After a rigged electoral college prevented Livingstone being selected as the New Labour mayoral candidate, he stood as an independent, announcing that the election for mayor would be a referendum on the tube. Livingstone's victory was a clear message that the vast majority of Londoners were opposed to tube privatisation. But more than this, Livingstone was also seen as standing to the left of New Labour, proving that a left radical alternative could defeat Blair. Many workers hoped that Livingstone would provide a fighting alternative to New Labour's pro-big business agenda of privatisations and attacks on public services.

 

Unfortunately, as we warned in Socialism Today prior to his victory, the logic of Livingstone's rejection of socialism as an alternative to the market would result in his embracing of capitalism, both ideologically and in practice. Even as leader of the GLC in the 1980s, when he attempted to carry through progressive reforms to benefit workers such as cheap transport fares, Livingstone revealed the weakness of his left-wing populism. His failure to build a mass movement in defence of his achievements, relying instead on a slick advertising campaign involving glossy leaflets and celebrities, resulted in the eventual abolition of the GLC itself.
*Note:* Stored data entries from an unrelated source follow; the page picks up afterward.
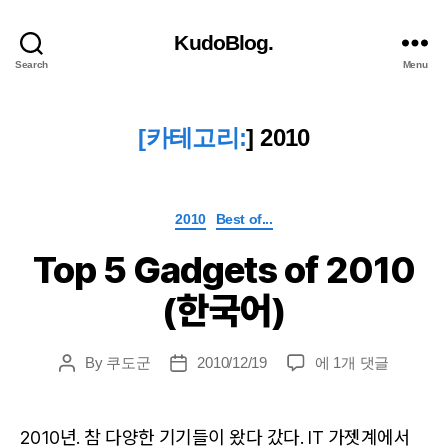
KudoBlog.
Search
Menu
[카테고리:
]
2010
Categories
2010
Best of...
Top 5 Gadgets of 2010
(한국어)
Top
By
쿠도군
2010/12/19
에 1개 댓글
Post
Post
5
author
date
Gadgets
of
2010년. 참 다양한 기기들이 왔다 갔다. IT 가젯계에서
Today, Livingstone, although still a populist, is no longer left wing. Even during his election campaign he sought to woo London's business elite, while still making radical speeches to workers and students. At a meeting of the London Confederation of British Industry in April last year he promised to be a 'London nationalist' rather than a socialist mayor. Having kept his promise he has received the endorsement of the majority of London's business community.

Socialism Today warned that it would not be possible for Livingstone to satisfy the demands of workers while looking after the interests of big business and already he has had a taste of the difficulty of juggling with conflicting pressures. Last year he initially sympathised with the proposed May Day anti-capitalist protest, comparing the international financial system to Hitler. Yet just before election day, in response to the daubing of monuments, he denounced protesters as 'mindless yobs', putting them in the same category as racist thugs and robbers and exonerated financiers in the City of London from any responsibility for the plight of the victims of international capital.

 

During negotiations over the future of the tube Livingstone sought to rely on the threat of legal action rather than a mass campaign. At the same time not only did Livingstone fail to put forward the alternative of fully funded public ownership under the democratic control and management of the workforce and commuters, but he also wavered in his support of tube workers striking in defence of safety and jobs.
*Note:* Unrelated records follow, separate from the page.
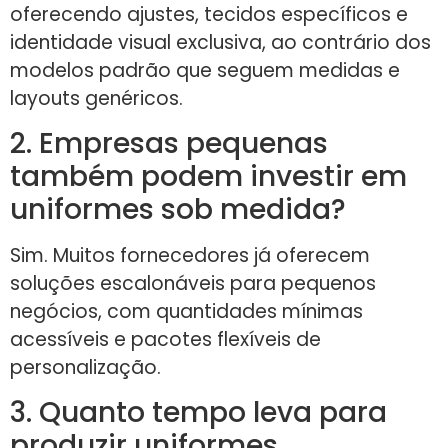
oferecendo ajustes, tecidos específicos e
identidade visual exclusiva, ao contrário dos
modelos padrão que seguem medidas e
layouts genéricos.
2. Empresas pequenas
também podem investir em
uniformes sob medida?
Sim. Muitos fornecedores já oferecem
soluções escalonáveis para pequenos
negócios, com quantidades mínimas
acessíveis e pacotes flexíveis de
personalização.
3. Quanto tempo leva para
produzir uniformes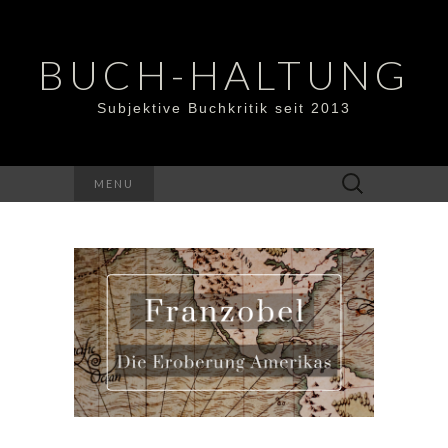
BUCH-HALTUNG
Subjektive Buchkritik seit 2013
Suchen
MENU
nach: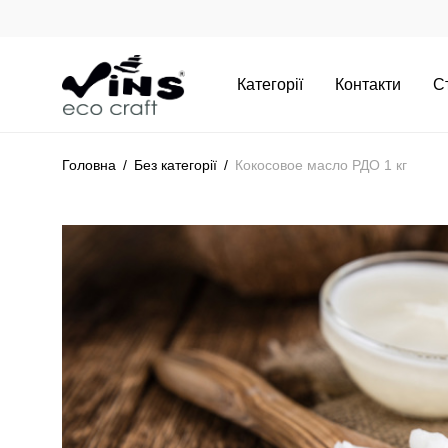
Категорії
Контакти
С
Головна
/
Без категорії
/
Кокосовое масло РДО 1 кг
In January Livingstone had promised to stand beside union members in their dispute with London Underground, yet to the consternation of union members just three days before the strike action on February 5 he claimed the situation was too delicate to be seen publicly endorsing the strike. He went further and claimed there was no justification for the strike when it appeared a deal had been struck between Kiley and the government, despite management's failure to give guarantees on jobs and safety.

Having taken coalition politics further than Blair, with Labour, Greens and Liberal Democrats in his pro-business administration, events over the next few years will severely test Livingstone's 'inclusive' approach. With a recession around the corner Livingstone will find himself at the centre of battles over public services and jobs. His 'fun' days as mayor will be numbered.